When I was editing kids, I knew most of them would not become journalists, but I hoped they’d become better organized, logical and articulate writers in whatever careers they did pursue, and my experience of semiliterate corporate memos suggests it was a noble goal.
But when I spoke to whole classrooms, I’d suggest a practical example, saying that loving a sport and even being good at it wasn’t likely to lead to a pro career. But what if you were also an older brother or sister who had to watch younger siblings, and discovered that you really enjoying making up games for them?
Kids didn’t have trouble envisioning a coaching career from that scenario, nor did they have trouble realizing that, while you can’t likely become a professional trout fisher, you might run a sporting goods store that specialized in fishing tackle.

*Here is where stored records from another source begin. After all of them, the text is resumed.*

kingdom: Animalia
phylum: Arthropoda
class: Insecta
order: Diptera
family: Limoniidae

I tried not to discourage them by discussing, as Non Sequitur (AMS) recently did, how deep a career hole can stretch, but wotthehell, that drama coach in Juliet Jones sounds like he’s making a pretty good living.

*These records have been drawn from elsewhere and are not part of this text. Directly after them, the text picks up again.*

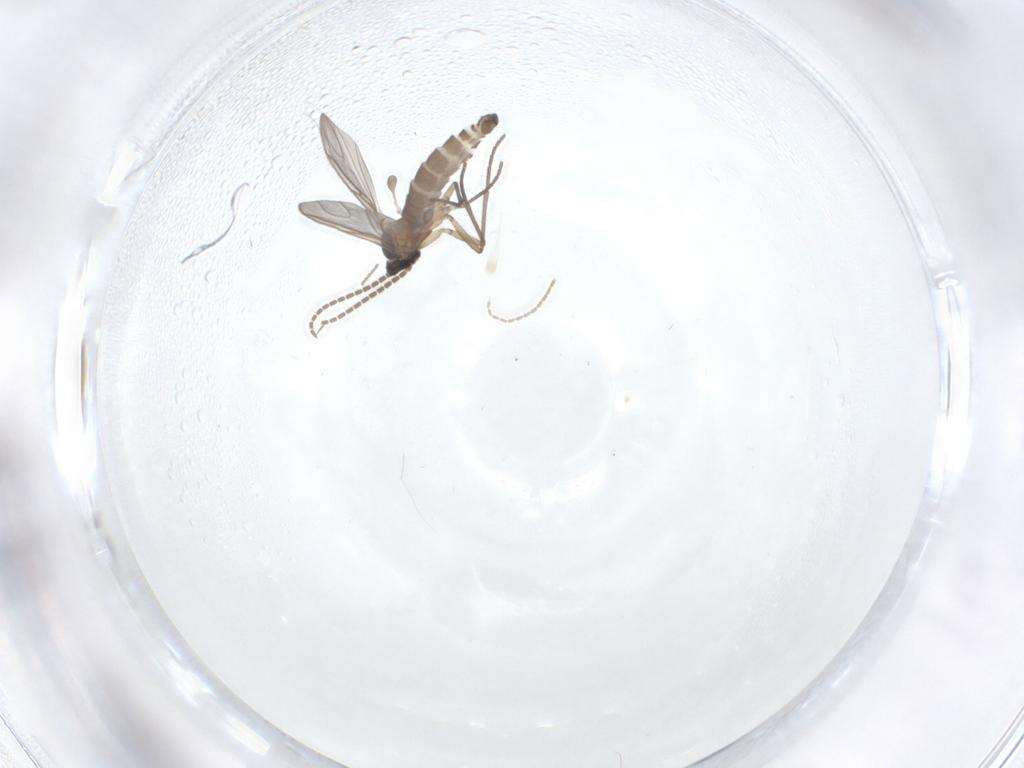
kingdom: Animalia
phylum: Arthropoda
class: Insecta
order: Diptera
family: Sciaridae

And an honest ethics prof might be happy teaching. Today’s headline is from Grantland Rice’s couplet, “For when the One Great Scorer comes to mark against your name, He writes not that you won or lost, but how you played the game!”
It’s generally applied to sportsmanship, but it applies as well to how you treat yourself, and finding a way to do what you enjoy and are good at is pretty close to the top of the list, the real trick being able to actually apply it and not simply talk about doing it some day.
Juxtaposition of the Day
Speaking of Grantland Rice, Smith and Kallaugher both address the question of who won and who lost, with Smith — before the deal was made — suggesting how it warps the game and Kallaugher — in retrospect — regretting that it can’t be put aside more often in the name of the common good.
The debt limit agreement having now been signed into law, the media is full of analyses of who “won” and who “lost,” and the arguments are as passionate and pointless as all those quarrels in the wake of any sporting event over what plays they should have called instead and what infractions the referees missed and who cheated and who wasn’t trying hard enough.
While we continue to argue over whether that’s a dragon or a gecko in Kal’s cartoon, and who’s doing what about climate change, even assuming there is such a thing.
I just saw a social media posting about how old discarded solar panels will be an environmental disaster, which is true if all you do is discard them, so it’s good to know the petroleum industry is active in educating everyone on why we shouldn’t bother to try, besides, y’know, the way wind farms kill whales (which of course they don’t).
And you thought the folks at the Tobacco Institute were all out of work!
Mind you, there’s also an element of hopelessness from the other side of the debate, and Pat Hudson jokes about the main cause of climate change, which is true enough but, as he suggests, not something so easily solved.
“If God were a computer, undoubtedly he’d blow up the world, which would be the answer.” — Phil Ochs
Without human values as a buffer, Artificial Intelligence is already playing God and thereby doing harm.
Chris Britt (Creators) posted a cartoon in favor of kindness, charity and tolerance, but Facebook’s algorithms tagged it as hate speech and warned him not to repeat such things.
As Man Overboard suggests, it’s easy enough to land in Facebook Jail without ever interacting with a human being, and the first rule of Facebook Jail is you don’t raise questions about Facebook Jail.
That may or may not be a joke, but it is becoming obvious that AI and algorithms don’t process humor well or sarcasm at all, and, as in the cartoon, you won’t likely get to appeal to a human.
Which raises problems for political cartoonists but much greater problems, the BBC reports, for distant correspondents attempting to report on war crimes, whose graphic descriptions can be disappeared by AI almost as soon as they are posted.
There is, it turns out, a point at which how you are able to play the game is an indicator of whether we’re all going to win or lose.